Happy New Year’s Eve! I am celebrating just the way I want – a meal of sparkling apple juice, cheese, crackers, nuts, with a little bit of chocolate while watching Hallmark Christmas movies. It’s not a fancy dress party in a hotel or the ball drop in Times Square, but it’s perfect for me.
When I was a little girl, I thought that parties were how all grown-ups celebrated New Year’s Eve, because it’s what my parents did. Every year they would invite everyone, seriously, everyone that they knew to a party that they hosted at our house. I spent most of the celebrations at my grandparents, who babysat me and my sister while my parents partied.
Though, I remember one party. Well, not the party, because it was past my bedtime. But, I remember helping out with the set up. I was amazed at how the balloons stuck to the fake wood paneling just by rubbing them on my hair. The food spread was a seventies hors d’oevres extravaganza, complete with a cheese ball and crackers, potato chips with a dip made from sour cream and dry onion soup mix, fancy meatballs with frilly toothpicks, and maybe a Jell-o mold. My sister and I greeted a few guests and we were sent to bed. Since that was what I knew, I thought that everybody celebrated the New Year that way.
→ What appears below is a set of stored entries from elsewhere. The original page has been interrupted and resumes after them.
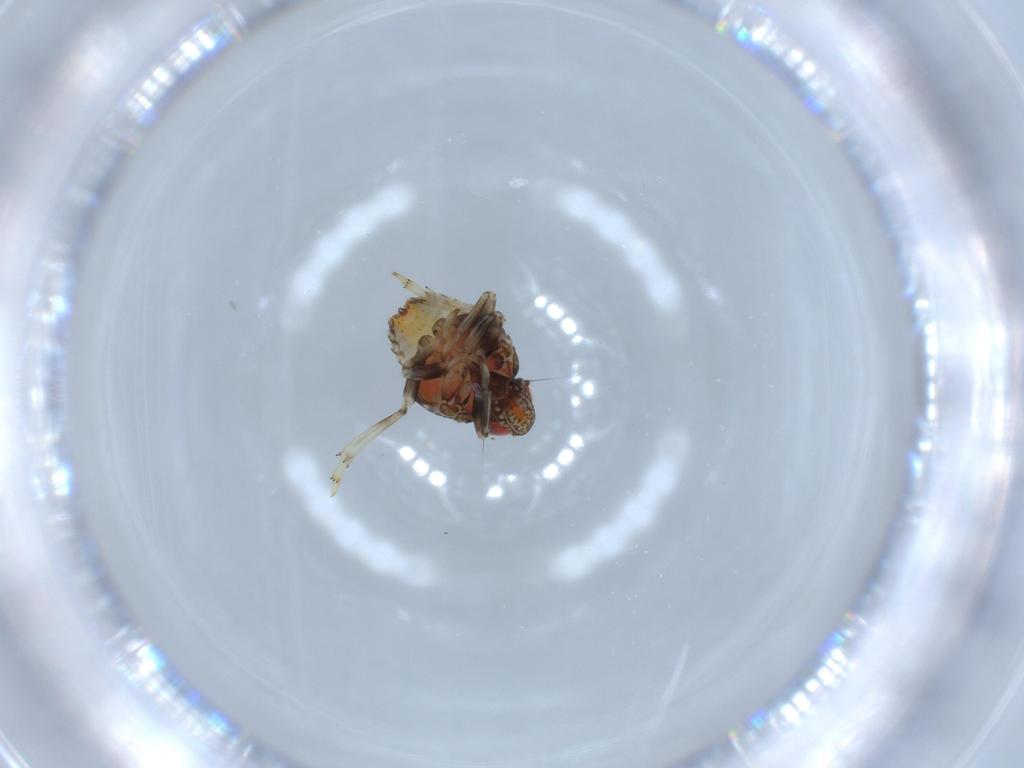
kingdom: Animalia
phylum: Arthropoda
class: Insecta
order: Hemiptera
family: Issidae
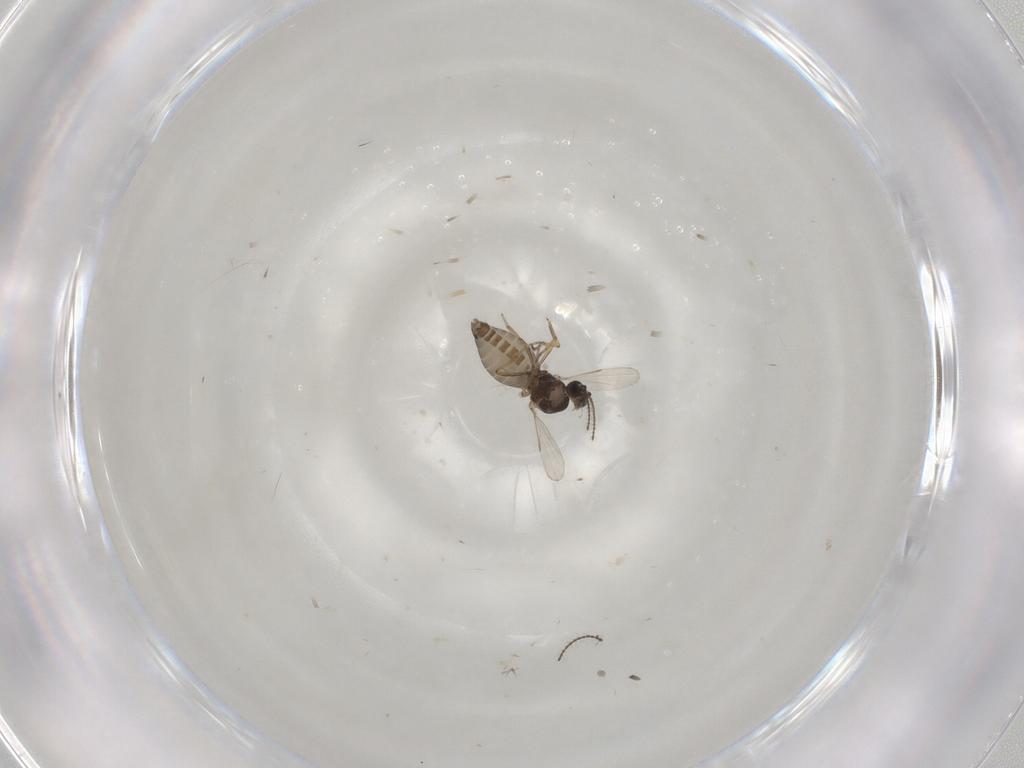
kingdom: Animalia
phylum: Arthropoda
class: Insecta
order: Diptera
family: Ceratopogonidae
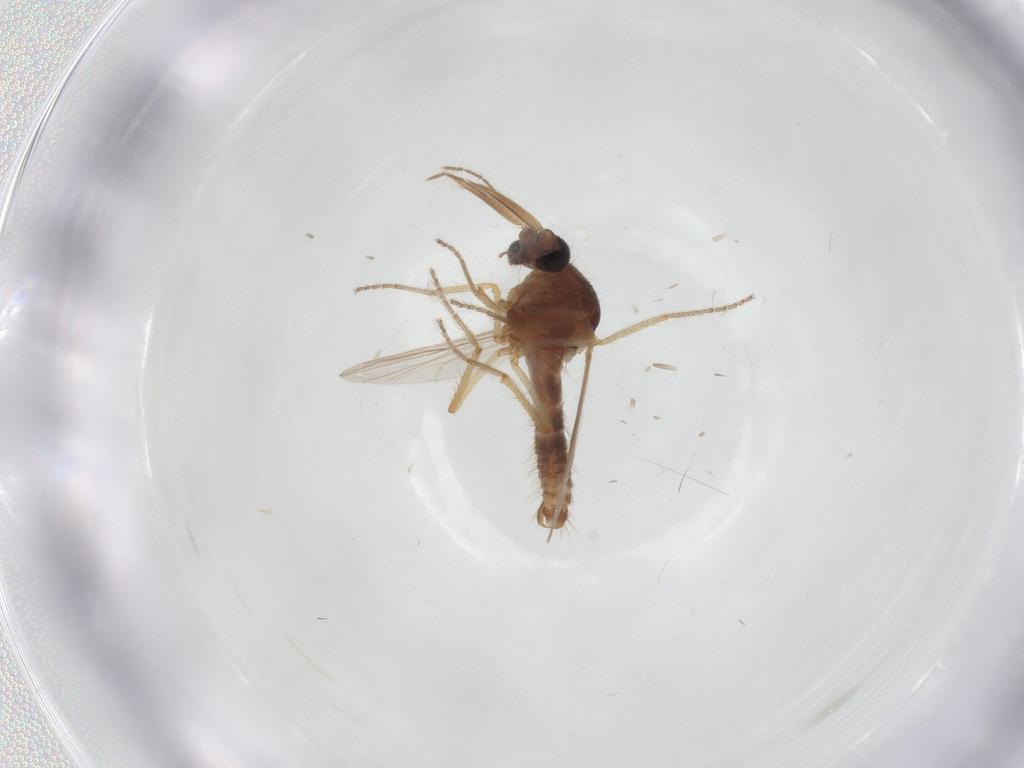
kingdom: Animalia
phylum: Arthropoda
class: Insecta
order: Diptera
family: Ceratopogonidae
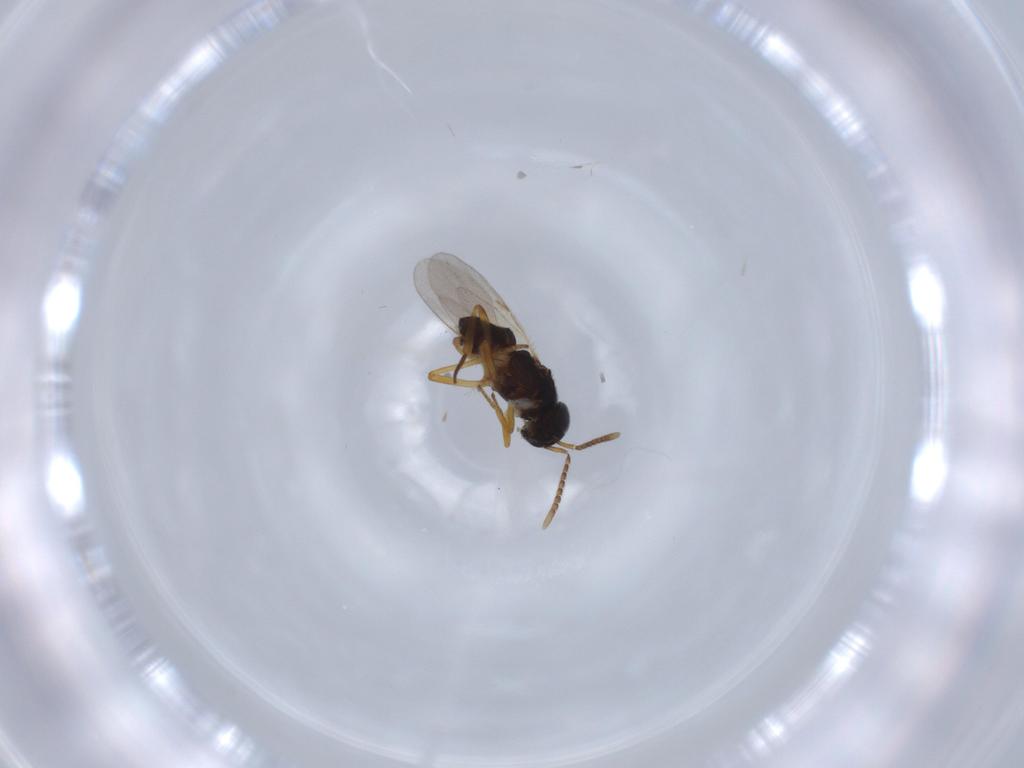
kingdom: Animalia
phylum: Arthropoda
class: Insecta
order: Hymenoptera
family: Encyrtidae
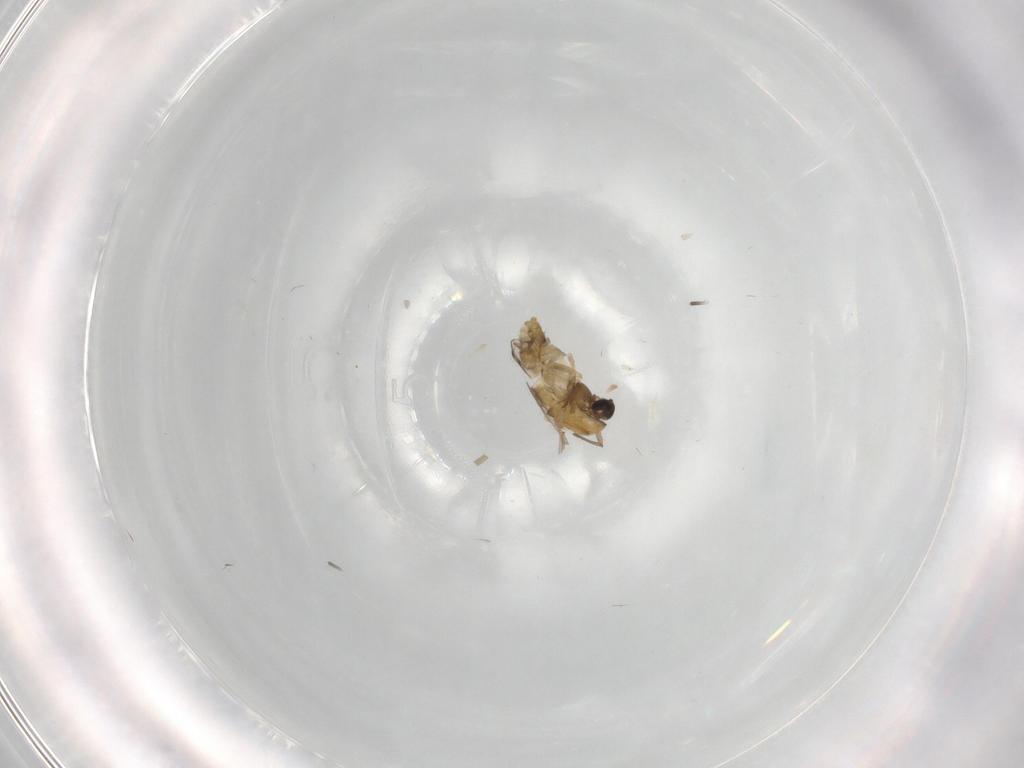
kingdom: Animalia
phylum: Arthropoda
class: Insecta
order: Diptera
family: Chironomidae
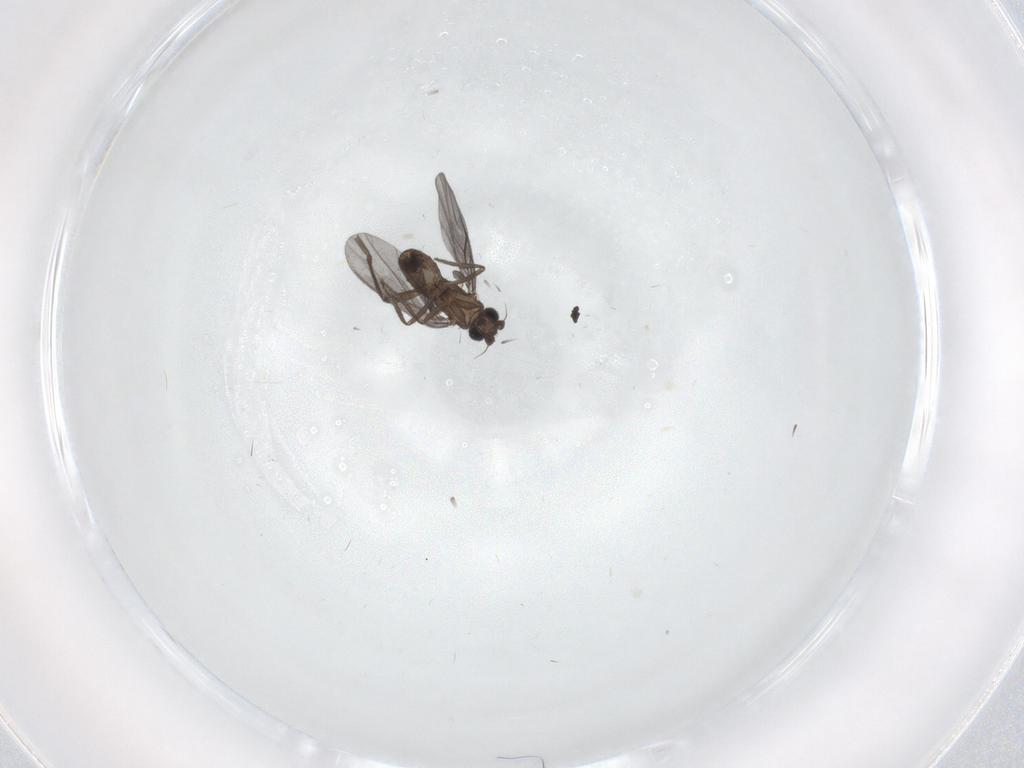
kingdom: Animalia
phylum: Arthropoda
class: Insecta
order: Diptera
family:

Plus, I knew that when I was a grown-up that I would celebrate just like they did. What I didn’t know, because I was only six or seven, is that the only constant in life was that things would change.
The world changed. By the time I could legally have champagne at midnight, AIDS was an epidemic and people were worried about their cholesterol. MTV played the music rather than my parents hi-fi, complete with an 8-track tape player. The world changed and I had changed.
The New Year’s Eve that I was twenty-one, I was pregnant with my first child. There was no champagne for me that year. The next one, I was a nursing mother, The third New Year’s Eve I was pregnant with my second child. By the fourth one, I was used to sparkling apple juice and a clear head, which I needed with two children in diapers. The idea of a New Year’s Eve cocktail party didn’t appeal to me as much as going to bed before midnight and getting a night of uninterrupted sleep. I developed a habit of not partying, unintentionally, but a habit nonetheless.
This got me to thinking about habits for the next year. I would rather cultivate a habit than write a resolution. Habits are made with the intent of developing a lifestyle discipline. Resolutions made on December 31st have all been forgotten by Valentine’s Day.
This year, I want to revive my habit of going to bed before midnight. I lost my bedtime routine habit and also my habit of wearing pants with a zipper in 2020 during Covid lockdown. Since I didn’t have to drive anywhere and just had to walk a few feet to the computer for Zoom meetings, I acquired bad habits instead good ones.
Unfortunately, they have persisted until today. I don’t want to get back to my crazy pre-Covid over-scheduled life. However, I do want back the discipline of getting up at around the same time the sun does. By staying up late, my day now starts off at about the time I would have had a second cup of coffee. I don’t like it. Even though I am awake for the same amount of time, my productivity drops off when the sun goes down.
Habit number one for 2024 is a better bedtime routine. Habit number two is one that I saw on a friend’s posting on Facebook that I want to adopt also. I want to pray for one friend each week. If you want me to pray for you, please send me the verse that you would like for me to pray for you. If you can’t think of a verse, that’s okay. I just want to pray for you.